*Provided entries*
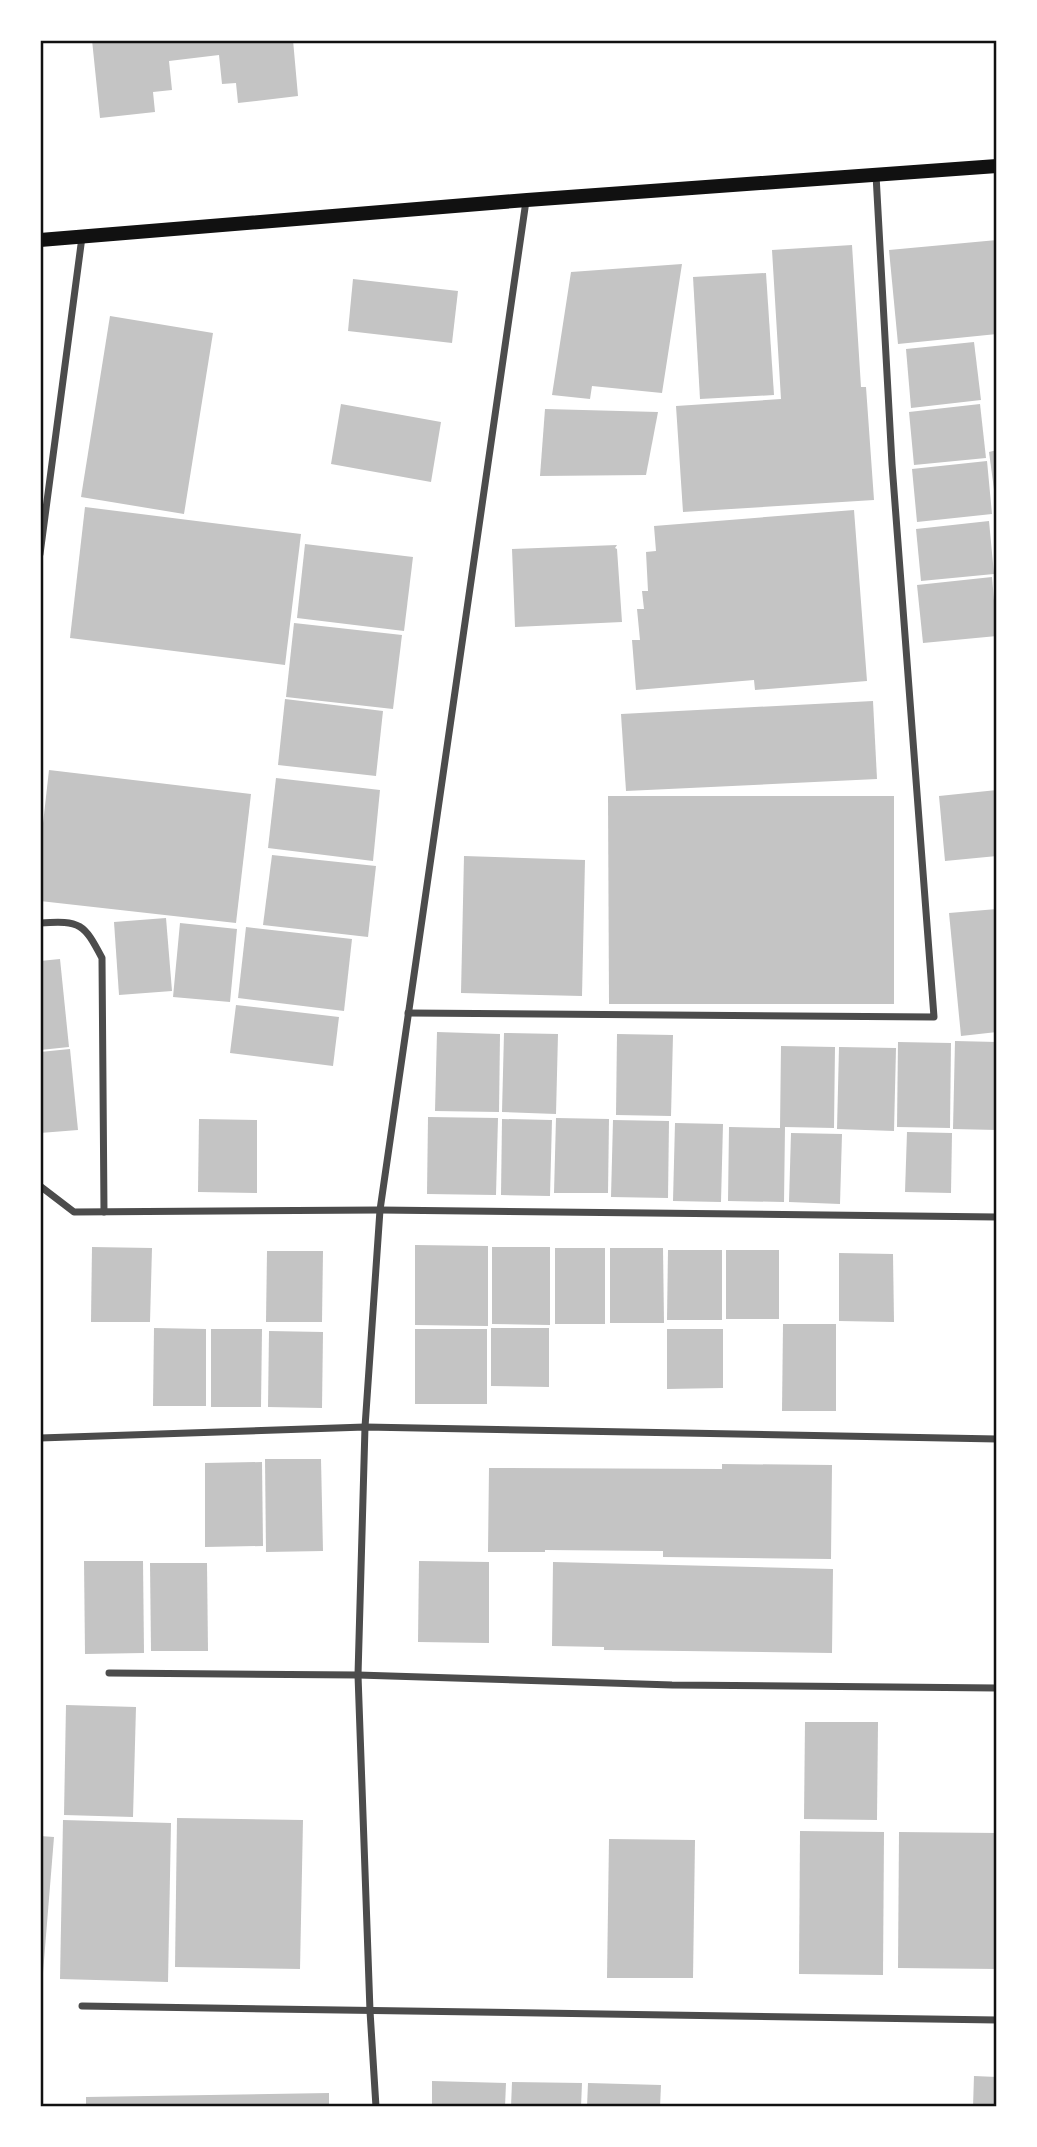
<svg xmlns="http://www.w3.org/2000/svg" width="1037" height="2147" viewBox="0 0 1037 2147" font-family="Cabin,sans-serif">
	<rect width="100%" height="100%" fill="#fff"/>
	<g fill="#c4c4c4">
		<path d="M92 40H293L298 96 238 103 236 83 222 84 219 55 169 61 172 90 153 92 155 112 100 118Z"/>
		<path d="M997 240V334L898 344 889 250Z"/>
		<path d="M852 245 861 387H866L874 500 683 512 676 406 781 399 772 250Z"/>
		<path d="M682 264 662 393 592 386 590 399 552 395 571 272Z"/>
		<path d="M766 273 774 395 700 399 693 277Z"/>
		<path d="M353 279 458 291 452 343 348 331Z"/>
		<path d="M110 316 213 333 184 514 81 497Z"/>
		<path d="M974 342 981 400 911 408 906 349Z"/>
		<path d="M341 404 441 422 431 482 331 464Z"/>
		<path d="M980 404 986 458 914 465 909 412Z"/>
		<path d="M545 409 658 412 646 475 540 476Z"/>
		<path d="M997 450V496L995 497 989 452Z"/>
		<path d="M987 461 992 514 917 522 912 469Z"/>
		<path d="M85 507 301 534 285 665 70 638Z"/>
		<path d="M854 510 867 681 755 690 754 680 636 690 632 640H640L637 609H644L642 591H648L646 552 656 551 654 526Z"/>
		<path d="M989 521 994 574 921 581 916 529Z"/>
		<path d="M305 544 413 557 404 631 297 618Z"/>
		<path d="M617 545 615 548 617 549 622 622 515 627 512 549Z"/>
		<path d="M992 577 997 636 923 643 917 585Z"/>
		<path d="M294 623 402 635 393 709 286 697Z"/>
		<path d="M285 699 383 711 376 776 278 765Z"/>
		<path d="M873 701 877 779 626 791 621 714Z"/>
		<path d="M49 770 251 794 236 923 40 901V850Z"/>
		<path d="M276 778 380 790 373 861 268 848Z"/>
		<path d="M997 790V856L945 861 939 796Z"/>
		<path d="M608 796H894V1004H609Z"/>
		<path d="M272 855 376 866 368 937 263 925Z"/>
		<path d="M464 856 585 860 582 996 461 993Z"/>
		<path d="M997 909V1032L961 1036 949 913Z"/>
		<path d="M166 918 172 991 119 995 114 922Z"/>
		<path d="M180 923 237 929 230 1002 173 997Z"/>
		<path d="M246 927 352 939 344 1011 238 998Z"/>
		<path d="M60 959 69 1047 40 1050V961Z"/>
		<path d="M236 1005 339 1017 333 1066 230 1053Z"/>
		<path d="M437 1032 500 1034 499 1112 435 1111Z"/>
		<path d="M504 1033 558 1034 556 1114 502 1112Z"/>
		<path d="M617 1034 673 1035 671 1116 616 1115Z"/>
		<path d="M955 1041 997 1042V1130L953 1129Z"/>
		<path d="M898 1042 951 1043 950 1128 897 1127Z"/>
		<path d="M781 1046 835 1047 834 1128 785 1127 784 1202 728 1201 729 1127 780 1128Z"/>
		<path d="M839 1047 896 1048 894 1131 837 1129Z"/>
		<path d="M70 1049 78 1130 40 1133V1052Z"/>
		<path d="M428 1117 498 1118 496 1195 427 1194Z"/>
		<path d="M556 1118 609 1119 608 1193H554Z"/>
		<path d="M199 1119 257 1120V1193L198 1192Z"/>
		<path d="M502 1119 552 1120 550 1196 501 1195Z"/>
		<path d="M613 1120 669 1121 668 1198 611 1197Z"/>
		<path d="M675 1123 723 1124 721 1202 673 1201Z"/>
		<path d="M907 1132 952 1133 951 1193 905 1192Z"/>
		<path d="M791 1133 842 1134 840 1204 789 1202Z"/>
		<path d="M415 1245 488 1246V1326L415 1325Z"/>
		<path d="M92 1247 152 1248 150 1322H91Z"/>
		<path d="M492 1247H550V1325L492 1324Z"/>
		<rect x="555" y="1248" width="50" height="76"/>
		<path d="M610 1248H663L664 1323H610Z"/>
		<path d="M668 1250H722V1320H667Z"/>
		<rect x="726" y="1250" width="53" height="69"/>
		<path d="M267 1251H323L322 1322H266Z"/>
		<path d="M839 1253 893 1254 894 1322 839 1321Z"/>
		<path d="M783 1324H836V1411H782Z"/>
		<path d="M154 1328 206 1329V1406H153Z"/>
		<path d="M491 1328H549V1387L491 1386Z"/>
		<path d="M211 1329H262L261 1407H211Z"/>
		<rect x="415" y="1329" width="72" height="75"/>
		<path d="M667 1329H723V1388L667 1389Z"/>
		<path d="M269 1331 323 1332 322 1408 268 1407Z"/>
		<path d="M265 1459H321L323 1551 266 1552Z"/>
		<path d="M262 1462 263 1546 205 1547V1463Z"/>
		<path d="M722 1464 832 1465 831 1559 663 1557V1551L545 1550V1552H488L489 1468 722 1469Z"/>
		<path d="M84 1561H143L144 1653 85 1654Z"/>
		<path d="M419 1561 489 1562V1643L418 1642Z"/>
		<path d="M553 1562 833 1569 832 1653 604 1650V1647L552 1646Z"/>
		<path d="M150 1563H207L208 1651H151Z"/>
		<path d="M66 1705 136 1707 133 1817 64 1815Z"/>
		<path d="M805 1722H878L877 1820 804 1819Z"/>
		<path d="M177 1818 303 1820 300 1969 175 1967Z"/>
		<path d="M63 1820 171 1823 168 1982 60 1979Z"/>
		<path d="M800 1831 884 1832 883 1975 799 1974Z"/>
		<path d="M899 1832 997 1833V1969L898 1968Z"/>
		<path d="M40 1836 54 1837 42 1985H40Z"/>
		<path d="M609 1839 695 1840 693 1978H607Z"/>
		<path d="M974 2076 997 2077V2107H973Z"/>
		<path d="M432 2081 506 2083 505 2107H432Z"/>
		<path d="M512 2082 582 2083 581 2107H511Z"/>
		<path d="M588 2083 661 2085 660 2107H587Z"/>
		<path d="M329 2093V2107H86V2097Z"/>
	</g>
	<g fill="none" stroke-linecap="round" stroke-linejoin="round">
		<g stroke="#4c4c4c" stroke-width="7">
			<path d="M40 554 82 237"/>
			<path d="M40 923C81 920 84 924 102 958L104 1212"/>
			<path d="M408 1013 934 1017 892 464 876 175"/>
			<path d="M40 1186 74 1212 380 1210 997 1217"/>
			<path d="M40 1438 365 1427 997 1439"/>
			<path d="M109 1673 358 1675 672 1685 997 1688"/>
			<path d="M82 2006 997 2020"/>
			<path d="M376 2107 370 2011 358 1675 365 1427 380 1210 526 201"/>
		</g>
		<path stroke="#111" stroke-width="14" d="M40 240 527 200 997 166"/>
	</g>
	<rect width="1037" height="2147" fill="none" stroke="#ffffff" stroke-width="84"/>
	<rect x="42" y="42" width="953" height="2063" fill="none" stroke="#111" stroke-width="2.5"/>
</svg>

*What to do*
Where a picture appears in the listing above, skip it and set down all the rest exactly.

*Answer to the exercise*
<svg xmlns="http://www.w3.org/2000/svg" width="1037" height="2147" viewBox="0 0 1037 2147" font-family="Cabin,sans-serif">
	<rect width="100%" height="100%" fill="#fff"/>
	<g fill="#c4c4c4">
		<path d="M92 40H293L298 96 238 103 236 83 222 84 219 55 169 61 172 90 153 92 155 112 100 118Z"/>
		<path d="M997 240V334L898 344 889 250Z"/>
		<path d="M852 245 861 387H866L874 500 683 512 676 406 781 399 772 250Z"/>
		<path d="M682 264 662 393 592 386 590 399 552 395 571 272Z"/>
		<path d="M766 273 774 395 700 399 693 277Z"/>
		<path d="M353 279 458 291 452 343 348 331Z"/>
		<path d="M110 316 213 333 184 514 81 497Z"/>
		<path d="M974 342 981 400 911 408 906 349Z"/>
		<path d="M341 404 441 422 431 482 331 464Z"/>
		<path d="M980 404 986 458 914 465 909 412Z"/>
		<path d="M545 409 658 412 646 475 540 476Z"/>
		<path d="M997 450V496L995 497 989 452Z"/>
		<path d="M987 461 992 514 917 522 912 469Z"/>
		<path d="M85 507 301 534 285 665 70 638Z"/>
		<path d="M854 510 867 681 755 690 754 680 636 690 632 640H640L637 609H644L642 591H648L646 552 656 551 654 526Z"/>
		<path d="M989 521 994 574 921 581 916 529Z"/>
		<path d="M305 544 413 557 404 631 297 618Z"/>
		<path d="M617 545 615 548 617 549 622 622 515 627 512 549Z"/>
		<path d="M992 577 997 636 923 643 917 585Z"/>
		<path d="M294 623 402 635 393 709 286 697Z"/>
		<path d="M285 699 383 711 376 776 278 765Z"/>
		<path d="M873 701 877 779 626 791 621 714Z"/>
		<path d="M49 770 251 794 236 923 40 901V850Z"/>
		<path d="M276 778 380 790 373 861 268 848Z"/>
		<path d="M997 790V856L945 861 939 796Z"/>
		<path d="M608 796H894V1004H609Z"/>
		<path d="M272 855 376 866 368 937 263 925Z"/>
		<path d="M464 856 585 860 582 996 461 993Z"/>
		<path d="M997 909V1032L961 1036 949 913Z"/>
		<path d="M166 918 172 991 119 995 114 922Z"/>
		<path d="M180 923 237 929 230 1002 173 997Z"/>
		<path d="M246 927 352 939 344 1011 238 998Z"/>
		<path d="M60 959 69 1047 40 1050V961Z"/>
		<path d="M236 1005 339 1017 333 1066 230 1053Z"/>
		<path d="M437 1032 500 1034 499 1112 435 1111Z"/>
		<path d="M504 1033 558 1034 556 1114 502 1112Z"/>
		<path d="M617 1034 673 1035 671 1116 616 1115Z"/>
		<path d="M955 1041 997 1042V1130L953 1129Z"/>
		<path d="M898 1042 951 1043 950 1128 897 1127Z"/>
		<path d="M781 1046 835 1047 834 1128 785 1127 784 1202 728 1201 729 1127 780 1128Z"/>
		<path d="M839 1047 896 1048 894 1131 837 1129Z"/>
		<path d="M70 1049 78 1130 40 1133V1052Z"/>
		<path d="M428 1117 498 1118 496 1195 427 1194Z"/>
		<path d="M556 1118 609 1119 608 1193H554Z"/>
		<path d="M199 1119 257 1120V1193L198 1192Z"/>
		<path d="M502 1119 552 1120 550 1196 501 1195Z"/>
		<path d="M613 1120 669 1121 668 1198 611 1197Z"/>
		<path d="M675 1123 723 1124 721 1202 673 1201Z"/>
		<path d="M907 1132 952 1133 951 1193 905 1192Z"/>
		<path d="M791 1133 842 1134 840 1204 789 1202Z"/>
		<path d="M415 1245 488 1246V1326L415 1325Z"/>
		<path d="M92 1247 152 1248 150 1322H91Z"/>
		<path d="M492 1247H550V1325L492 1324Z"/>
		<rect x="555" y="1248" width="50" height="76"/>
		<path d="M610 1248H663L664 1323H610Z"/>
		<path d="M668 1250H722V1320H667Z"/>
		<rect x="726" y="1250" width="53" height="69"/>
		<path d="M267 1251H323L322 1322H266Z"/>
		<path d="M839 1253 893 1254 894 1322 839 1321Z"/>
		<path d="M783 1324H836V1411H782Z"/>
		<path d="M154 1328 206 1329V1406H153Z"/>
		<path d="M491 1328H549V1387L491 1386Z"/>
		<path d="M211 1329H262L261 1407H211Z"/>
		<rect x="415" y="1329" width="72" height="75"/>
		<path d="M667 1329H723V1388L667 1389Z"/>
		<path d="M269 1331 323 1332 322 1408 268 1407Z"/>
		<path d="M265 1459H321L323 1551 266 1552Z"/>
		<path d="M262 1462 263 1546 205 1547V1463Z"/>
		<path d="M722 1464 832 1465 831 1559 663 1557V1551L545 1550V1552H488L489 1468 722 1469Z"/>
		<path d="M84 1561H143L144 1653 85 1654Z"/>
		<path d="M419 1561 489 1562V1643L418 1642Z"/>
		<path d="M553 1562 833 1569 832 1653 604 1650V1647L552 1646Z"/>
		<path d="M150 1563H207L208 1651H151Z"/>
		<path d="M66 1705 136 1707 133 1817 64 1815Z"/>
		<path d="M805 1722H878L877 1820 804 1819Z"/>
		<path d="M177 1818 303 1820 300 1969 175 1967Z"/>
		<path d="M63 1820 171 1823 168 1982 60 1979Z"/>
		<path d="M800 1831 884 1832 883 1975 799 1974Z"/>
		<path d="M899 1832 997 1833V1969L898 1968Z"/>
		<path d="M40 1836 54 1837 42 1985H40Z"/>
		<path d="M609 1839 695 1840 693 1978H607Z"/>
		<path d="M974 2076 997 2077V2107H973Z"/>
		<path d="M432 2081 506 2083 505 2107H432Z"/>
		<path d="M512 2082 582 2083 581 2107H511Z"/>
		<path d="M588 2083 661 2085 660 2107H587Z"/>
		<path d="M329 2093V2107H86V2097Z"/>
	</g>
	<g fill="none" stroke-linecap="round" stroke-linejoin="round">
		<g stroke="#4c4c4c" stroke-width="7">
			<path d="M40 554 82 237"/>
			<path d="M40 923C81 920 84 924 102 958L104 1212"/>
			<path d="M408 1013 934 1017 892 464 876 175"/>
			<path d="M40 1186 74 1212 380 1210 997 1217"/>
			<path d="M40 1438 365 1427 997 1439"/>
			<path d="M109 1673 358 1675 672 1685 997 1688"/>
			<path d="M82 2006 997 2020"/>
			<path d="M376 2107 370 2011 358 1675 365 1427 380 1210 526 201"/>
		</g>
		<path stroke="#111" stroke-width="14" d="M40 240 527 200 997 166"/>
	</g>
	<rect width="1037" height="2147" fill="none" stroke="#ffffff" stroke-width="84"/>
	<rect x="42" y="42" width="953" height="2063" fill="none" stroke="#111" stroke-width="2.5"/>
</svg>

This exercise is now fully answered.